Beaujeu hablaba en voz baja y en tono grave. El hermano comendador sujetaba con la mano la muñeca de Morgennes y la apretaba tan fuerte como para hacerle daño, pero Morgennes no sentía nada.

—¿De nuevo sufres de lepra, verdad?

Morgennes no respondió, y aquel silencio fue más elocuente que una larga perorata sobre lo que sentía... o, mejor dicho, sobre lo que no sentía ya.

—Cuando te vi anoche —continuó Beaujeu—, me dije: «¡Alabados sean el Señor e incluso esas misteriosas lágrimas de Alá que han tomado bajo su protección al noble y buen sire Morgennes!». Pero ya no eres de los nuestros, y ya no tienes tu espada. ¿Cuándo se reinició la enfermedad?

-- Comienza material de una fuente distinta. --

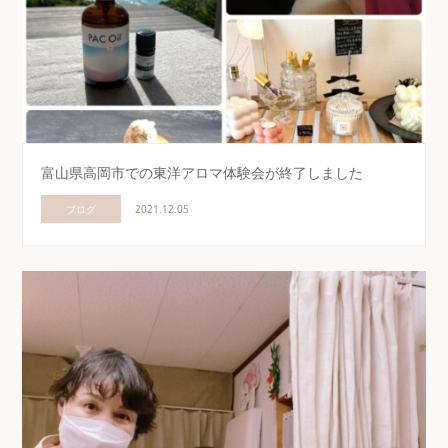
富山県高岡市での東洋アロマ体験会が終了しました
ブログ
2021.12.05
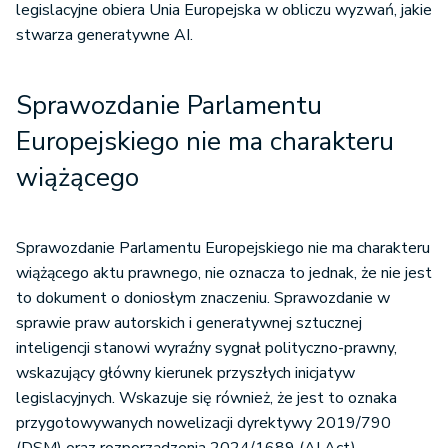
stwarza generatywne AI.
Sprawozdanie Parlamentu
Europejskiego nie ma charakteru
wiążącego
Sprawozdanie Parlamentu Europejskiego nie ma charakteru
wiążącego aktu prawnego, nie oznacza to jednak, że nie jest
to dokument o doniosłym znaczeniu. Sprawozdanie w
sprawie praw autorskich i generatywnej sztucznej
inteligencji stanowi wyraźny sygnał polityczno-prawny,
wskazujący główny kierunek przyszłych inicjatyw
legislacyjnych. Wskazuje się również, że jest to oznaka
przygotowywanych nowelizacji dyrektywy 2019/790
(DSM) oraz rozporządzenia 2024/1689 (AI Act).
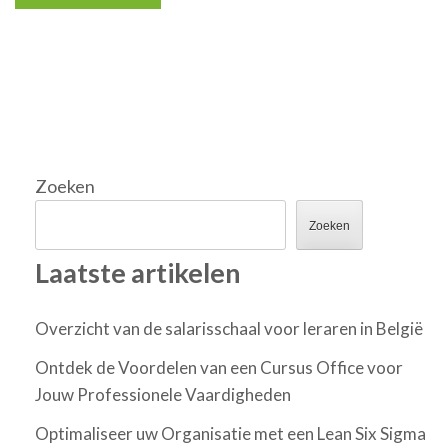
Zoeken
Zoeken
Laatste artikelen
Overzicht van de salarisschaal voor leraren in België
Ontdek de Voordelen van een Cursus Office voor
Jouw Professionele Vaardigheden
Optimaliseer uw Organisatie met een Lean Six Sigma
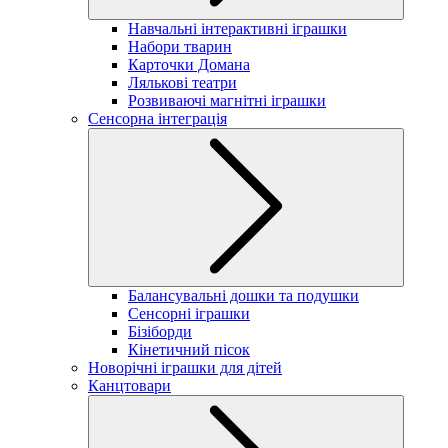
Навчальні інтерактивні іграшки
Набори тварин
Карточки Домана
Лялькові театри
Розвиваючі магнітні іграшки
Сенсорна інтеграція
Балансувальні дошки та подушки
Сенсорні іграшки
Бізіборди
Кінетичний пісок
Новорічні іграшки для дітей
Канцтовари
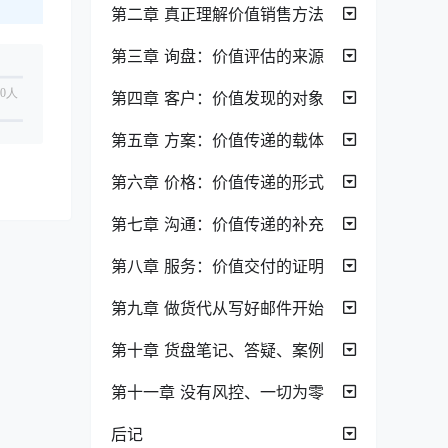
第二章 真正理解价值销售方法
第三章 询盘：价值评估的来源
0人
第四章 客户：价值发现的对象
第五章 方案：价值传递的载体
第六章 价格：价值传递的形式
第七章 沟通：价值传递的补充
第八章 服务：价值交付的证明
第九章 做货代从写好邮件开始
第十章 货盘笔记、答疑、案例
第十一章 没有风控、一切为零
后记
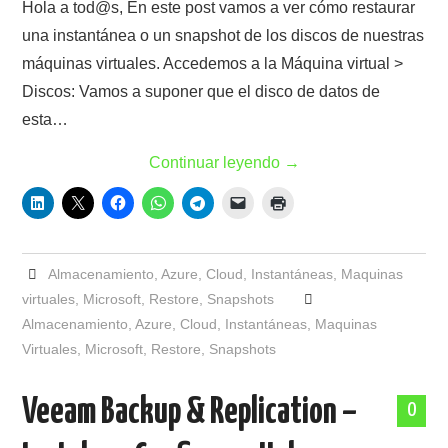
Hola a tod@s, En este post vamos a ver cómo restaurar
una instantánea o un snapshot de los discos de nuestras
máquinas virtuales. Accedemos a la Máquina virtual >
Discos: Vamos a suponer que el disco de datos de
esta…
Continuar leyendo
→
Almacenamiento
,
Azure
,
Cloud
,
Instantáneas
,
Maquinas
virtuales
,
Microsoft
,
Restore
,
Snapshots
Almacenamiento
,
Azure
,
Cloud
,
Instantáneas
,
Maquinas
Virtuales
,
Microsoft
,
Restore
,
Snapshots
Veeam Backup & Replication –
0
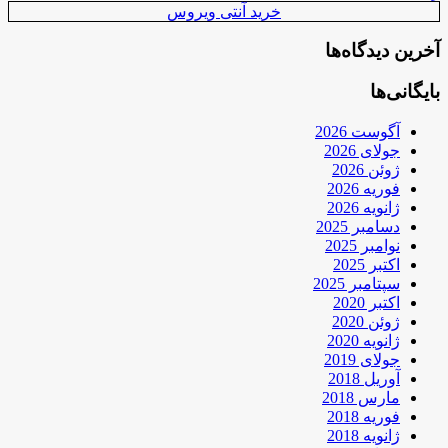
خرید آنتی ویروس
آخرین دیدگاه‌ها
بایگانی‌ها
آگوست 2026
جولای 2026
ژوئن 2026
فوریه 2026
ژانویه 2026
دسامبر 2025
نوامبر 2025
اکتبر 2025
سپتامبر 2025
اکتبر 2020
ژوئن 2020
ژانویه 2020
جولای 2019
آوریل 2018
مارس 2018
فوریه 2018
ژانویه 2018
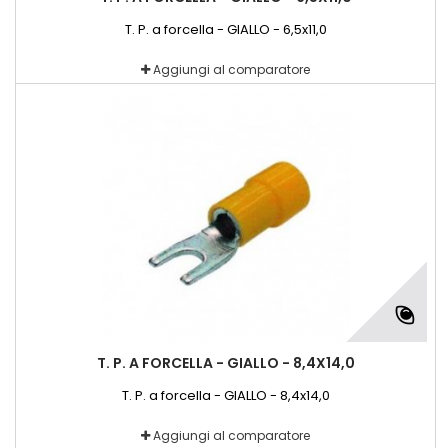
T. P. a forcella - GIALLO - 6,5x11,0
Aggiungi al comparatore
T. P. A FORCELLA - GIALLO - 8,4X14,0
T. P. a forcella - GIALLO - 8,4x14,0
Aggiungi al comparatore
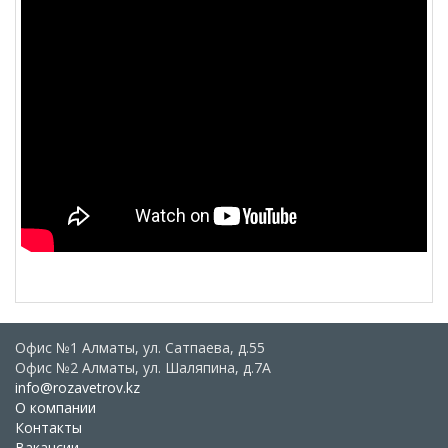
Офис №1 Алматы, ул. Сатпаева, д.55
Офис №2 Алматы, ул. Шаляпина, д.7А
info@rozavetrov.kz
О компании
Контакты
Вакансии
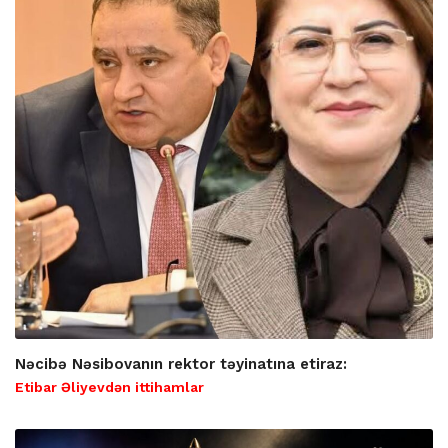
Nəcibə Nəsibovanın rektor təyinatına etiraz:
Etibar Əliyevdən ittihamlar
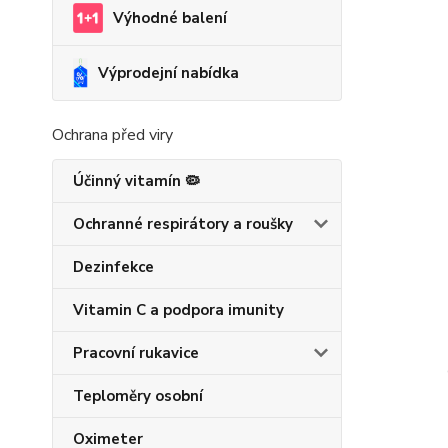
Výhodné balení
Výprodejní nabídka
Ochrana před viry
Účinný vitamín 🦠
Ochranné respirátory a roušky
Dezinfekce
Vitamin C a podpora imunity
Pracovní rukavice
Teploměry osobní
Oximeter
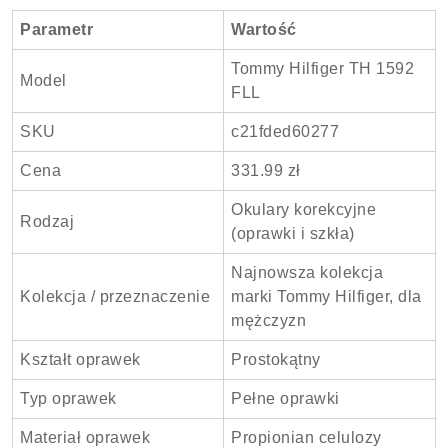
Parametr
Wartość
Tommy Hilfiger TH 1592
Model
FLL
SKU
c21fded60277
Cena
331.99 zł
Okulary korekcyjne
Rodzaj
(oprawki i szkła)
Najnowsza kolekcja
Kolekcja / przeznaczenie
marki Tommy Hilfiger, dla
mężczyzn
Kształt oprawek
Prostokątny
Typ oprawek
Pełne oprawki
Materiał oprawek
Propionian celulozy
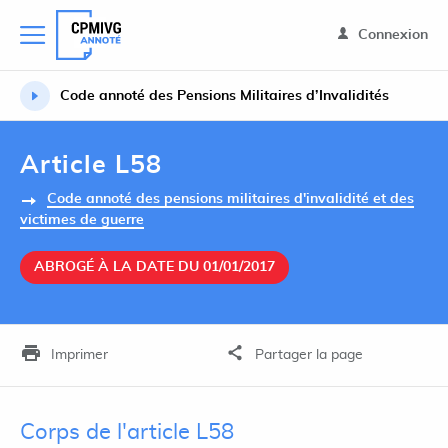
Connexion
Code annoté des Pensions Militaires d’Invalidités
Article L58
Code annoté des pensions militaires d'invalidité et des
victimes de guerre
ABROGÉ À LA DATE DU 01/01/2017
Imprimer
Partager la page
Corps de l'article L58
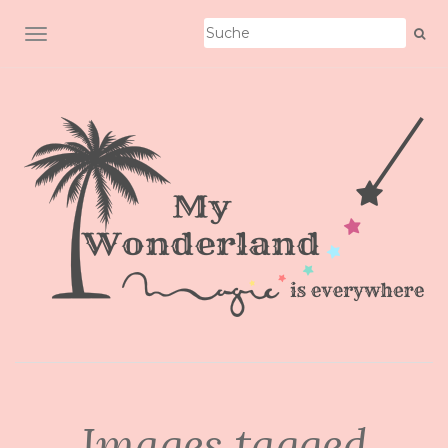
SCHALTE NAVIGATION
Images tagged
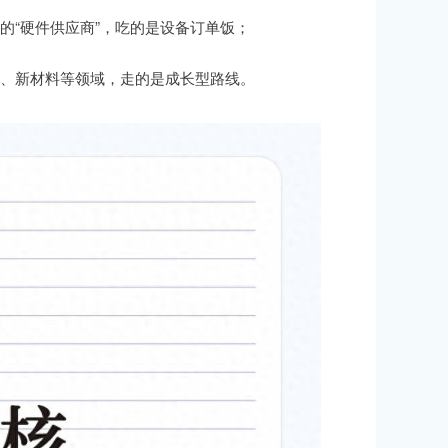
的“硬件供应商”，吃的是设备订单饭；
疗、新材料等领域，走的是成长型路线。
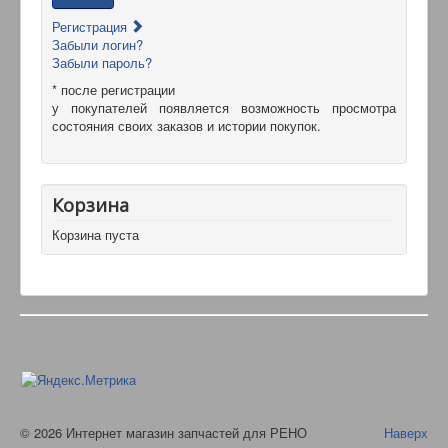
Регистрация
Забыли логин?
Забыли пароль?
* после регистрации
у покупателей появляется возможность просмотра
состояния своих заказов и истории покупок.
Корзина
Корзина пуста
© 2026 Интернет магазин запчастей для РЕНО
Наверх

—Cuando estaba en prisión, en Damasco.

—¿Sus médicos no vieron nada?

—El mal solo ha abierto un ojo. Apenas está despertando. Sin embargo, siento que se agita en mí y se apresta a renacer. La regla de la orden me da cuarenta días. Es bastante para llevar a cabo mi misión. De vuelta a Francia, me incorporaré a una leprosería del Hospital.

—Debes partir esta noche, ya ha sido demasiado haber venido hasta aquí...

—Pero yo no sangro, y este mal solo se transmite...

—¡Ya sé lo que dicen los mahometanos! Y además, mírame: ¿tengo miedo de cogerte la mano? ¡Y Trípoli! ¡Te hubiera besado en la boca si hubiera tenido fuerzas para hacerlo!